Il senso di colpa per il disfacimento della sua vita e di quella di chi gli stava attorno l’ha portato ad abbuffarsi con ogni tipo di cibo fino a condizioni estreme e intollerabili per il suo corpo. Charlie riceve puntualmente visita da un’amica infermiera che lo aiuta nelle solite oramai sempre più frequenti e drammatiche crisi respiratorie; una figlia 17enne con la quale cerca di riconnettere un rapporto paterno mai sviluppato; un giovane predicatore di una setta religiosa apocalittica che suona alla porta e con cui si instaura un dialogo amichevole; infine da una ex moglie che sembra sbucare soporifera dal nulla. A detta dell’infermiera, Charlie, 238 su 134 di pressione, dolori continui al petto, ha pressappoco una settimana di vita. Non volendo alcun aiuto ospedaliero (non è assicurato e non vuole esserlo) passerà i suoi ultimi giorni nel suo appartamento, ingurgitando bibite gasate, snack, pizze, panini a quintali per accelerare il proprio decesso, e provando a ricostruire attraverso l’insegnamento di una scrittura sincera e personale il rapporto con la figlia.

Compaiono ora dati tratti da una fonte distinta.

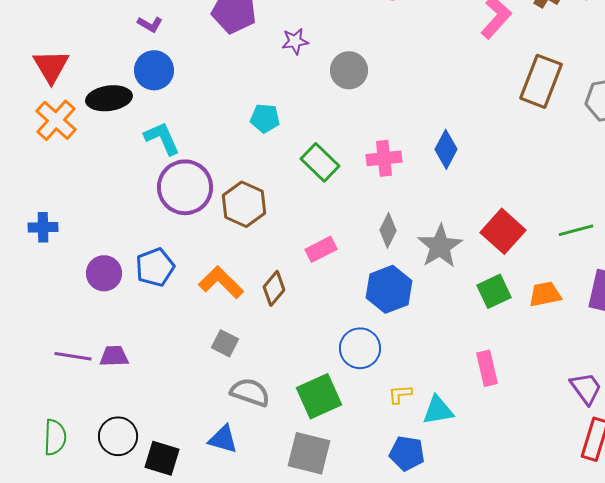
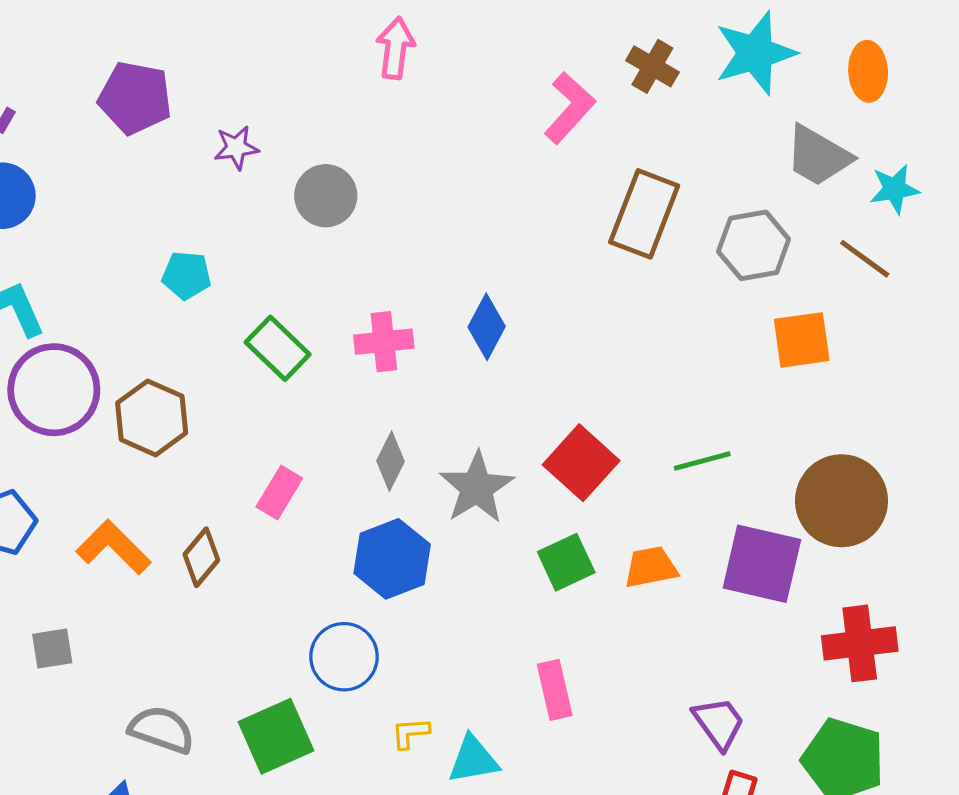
pink rectangle: (321, 249) -> (279, 493), turned -32
gray square: (225, 343) -> (52, 648), moved, turned -36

Conto alla rovescia sulla fine imminente permettendo, The whale è un nuovo aggiornamento sulla poetica nichilista di Aronofsky e sulla sua galleria di personaggi autodistruttivi, sofferenti, inadeguati al vivere sociale, qui aggravati ulteriormente dall’isolamento prodotto dalla tecnologia. E se la fede non può dare alcuna risposta ai dilemmi esistenziali, solo un temino su Moby Dick scritto anni prima dalla propria rabbiosa figlia, potrà mostrargli “la luce” prima che la morte se lo porti via. Per carità, The whale – ovvero quella balena del racconto di Melville che dà tanta tristezza – è un film da fazzoletti spianati e usati a più non posso, con una performance mimetica di Fraser dosata sui volumi del pianto e della disperazione che gli varrà una nomination assicurata agli Oscar e l’affetto incondizionato del pubblico verso il “diverso” (più sul versante mostro buono e gentile dei film di Del Toro). Eppure da un regista come Aronofsky quell’appoggiarsi e puntare tutto su una drammaturgia teatrale (Samuel D. Hunter che questo fa di mestiere) tutta dialogo reiterato e statica messa in scena, sembra un delitto di lesa maestà del cinema.
Nulla di grave e irreparabile, ma il peso della reiterazione dello schema del racconto (Charlie sta male, entra l’infermiera, entra la figlia, entra il ragazzo, ad libitum) si subisce fin dalla prima mezz’ora e non si modifica fino alla fine. Il bignami del nuovo decalogo hollywoodiano antidiscriminazione per partecipare agli Oscar fa capolino (la relazione del protagonista è gay, l’infermiera è asiatica) ricordandoci che sono lontani i tempi in cui Mickey Rourke schizzava sangue dopo essersi tagliato con l’affettatrice e Jennifer Connely si immolava nuda in una gara di dildo anali in primo piano. L’augurio è che prima di finire pompieri si rimanga incendiari ancora per un po’.